6:23am

Sat September 7, 2013
NPR Story

Cow Tipping: The Myth That Just Won't Stand Up

Originally published on Sat September 7, 2013 12:01 pm

Transcript

SCOTT SIMON, HOST:

Cow tipping is considered an adolescent rite of passage in some places. Now, we have members of our staff in this very office of urban sophisticates who say they've been part of a group that tipped a bovine. But a journalist named Jake Swearingen insists that cow tipping is what amounts to a rural legend - no more real than jackalopes. His sod-breaking analysis appears in the new quarterly magazine Modern Farmer. Jake Swearingen joins us from our studios in New York. Thanks so much for being with us.

JAKE SWEARINGEN: Entirely my pleasure.

SIMON: So, why is cow tipping impossible?

SWEARINGEN: Well, I would like to state, first off, that I don't think cow tipping is impossible. Human beings are inventive, creative creatures. When we put our minds to something, it is possible to overturn a cow. My article and my contention and one I strongly believe is true is that the popular conception of cow tipping, that on a regular basis in the rural areas of America and around the world, young men - usually drunk - go out to fields, find a cow that's sleeping standing up and then give it a good hard shove, and then the cow topples over helpless. And everyone has a good laugh. And that, I believe, is impossible for a variety of reasons, partly to do with talking to actual dairy farmers, partly to do with the laws of physics and partly to do with the research I did on YouTube, strangely.

SIMON: We went to YouTube as well, and you're quite right. It's hard to get a - it's hard to find a shot of the cow actually going over, isn't it?

SWEARINGEN: Exactly. And YouTube is the clearinghouse for all of human stupidity. If somebody does something that's dumb - and I believe cow tipping is a very dumb activity if you do it - it will be on YouTube. And yet there isn't a single one.

SIMON: And the physics are daunting.

SWEARINGEN: The physics are daunting. When you actually get up close to a cow, it's a large animal. The average dairy heifer comes in around 1,400 pounds. A bull can get up to 4,000. It really is on the equivalent of trying to tip over a small car.

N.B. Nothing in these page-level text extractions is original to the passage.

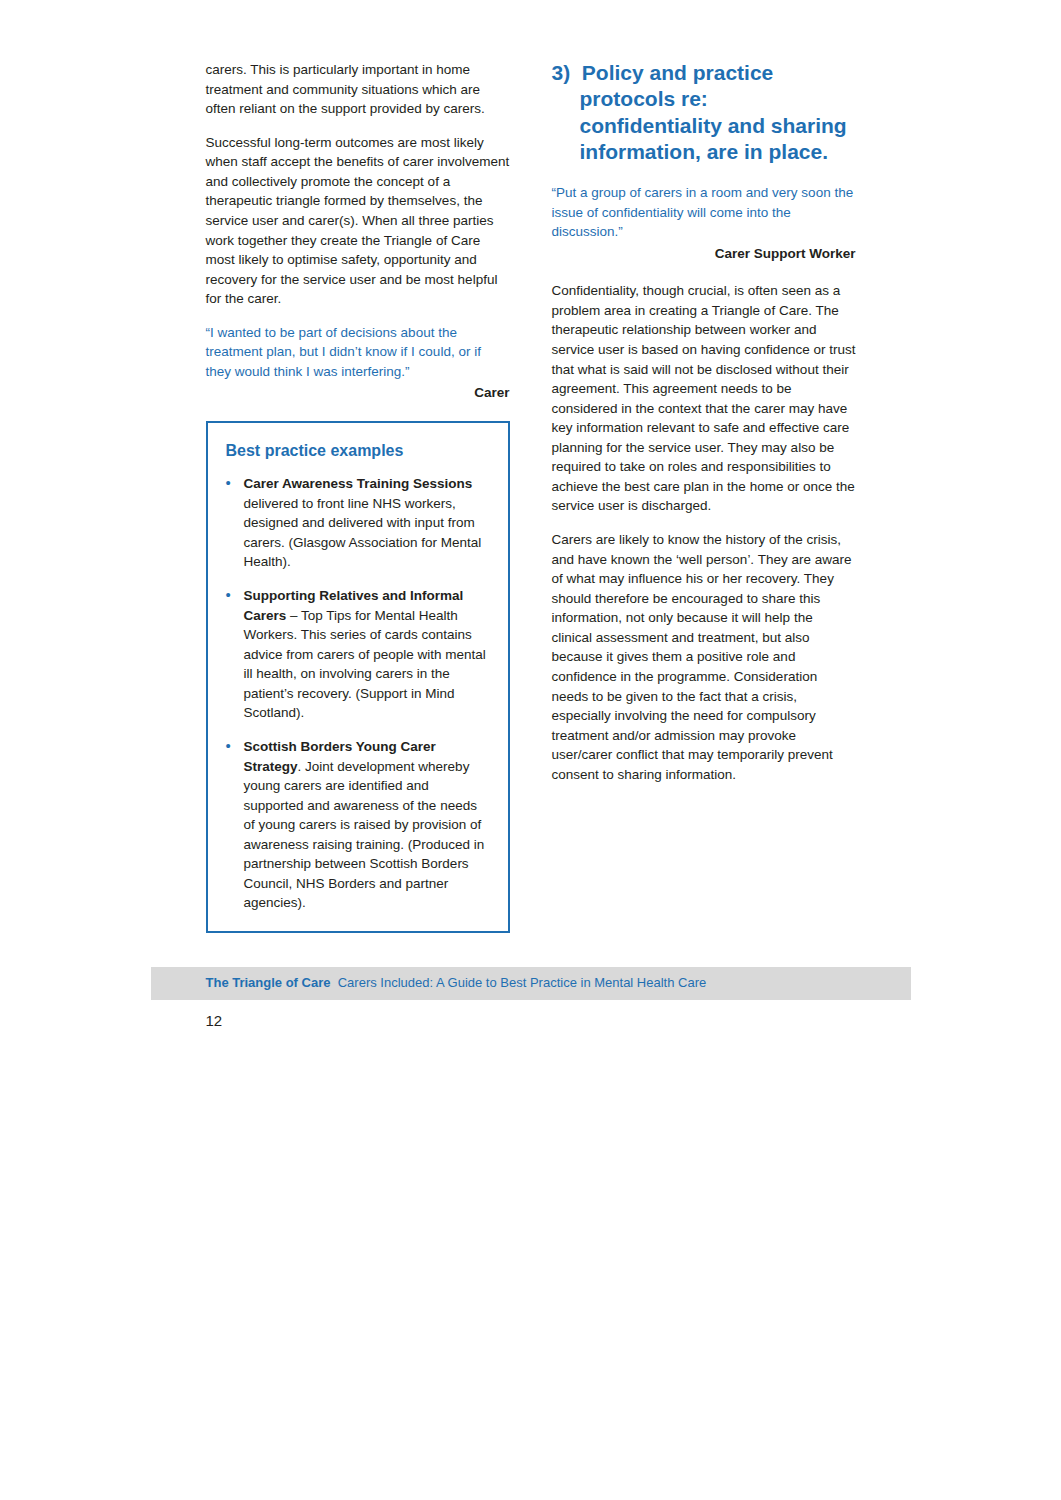carers. This is particularly important in home treatment and community situations which are often reliant on the support provided by carers.
Successful long-term outcomes are most likely when staff accept the benefits of carer involvement and collectively promote the concept of a therapeutic triangle formed by themselves, the service user and carer(s). When all three parties work together they create the Triangle of Care most likely to optimise safety, opportunity and recovery for the service user and be most helpful for the carer.
“I wanted to be part of decisions about the treatment plan, but I didn’t know if I could, or if they would think I was interfering.”
Carer
Best practice examples
Carer Awareness Training Sessions delivered to front line NHS workers, designed and delivered with input from carers. (Glasgow Association for Mental Health).
Supporting Relatives and Informal Carers – Top Tips for Mental Health Workers. This series of cards contains advice from carers of people with mental ill health, on involving carers in the patient’s recovery. (Support in Mind Scotland).
Scottish Borders Young Carer Strategy. Joint development whereby young carers are identified and supported and awareness of the needs of young carers is raised by provision of awareness raising training. (Produced in partnership between Scottish Borders Council, NHS Borders and partner agencies).
3) Policy and practice protocols re: confidentiality and sharing information, are in place.
“Put a group of carers in a room and very soon the issue of confidentiality will come into the discussion.”
Carer Support Worker
Confidentiality, though crucial, is often seen as a problem area in creating a Triangle of Care. The therapeutic relationship between worker and service user is based on having confidence or trust that what is said will not be disclosed without their agreement. This agreement needs to be considered in the context that the carer may have key information relevant to safe and effective care planning for the service user. They may also be required to take on roles and responsibilities to achieve the best care plan in the home or once the service user is discharged.
Carers are likely to know the history of the crisis, and have known the ‘well person’. They are aware of what may influence his or her recovery. They should therefore be encouraged to share this information, not only because it will help the clinical assessment and treatment, but also because it gives them a positive role and confidence in the programme. Consideration needs to be given to the fact that a crisis, especially involving the need for compulsory treatment and/or admission may provoke user/carer conflict that may temporarily prevent consent to sharing information.
The Triangle of Care Carers Included: A Guide to Best Practice in Mental Health Care
12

SIMON: Back to the fact that we have staffers here who have maintained that they've been part of a cow tipping. Now, forgive me - I hate to personalize it - but are you saying they're full of, you know, you can finish that sentence in a bovine manner.

(LAUGHTER)

SWEARINGEN: You know, I would never want to call anybody a liar. And, again, I do believe that it happens. It requires some very specialized circumstances. The cow can be on an incline, which sort of creates an imbalance and then it makes it harder for it to brace itself. So, as I say, I do think that cow tipping has occurred in the history of the world, but it's about as rare as the Chicago Cubs winning the World Series. And actually, that was a line that I spent some time considering. I sort of went through, OK, what are rare occurrences? And originally I had Halley's Comet in there. But I thought, you know, Halley's Comet actually comes around a little bit more often...

SIMON: More frequently than the Cubs have won the World Series, yes.

SWEARINGEN: Yeah. So, I had to go with something just a little more rare.

SIMON: Jake Swearingen, a journalist with Modern Farmer. Thanks very much for being with us.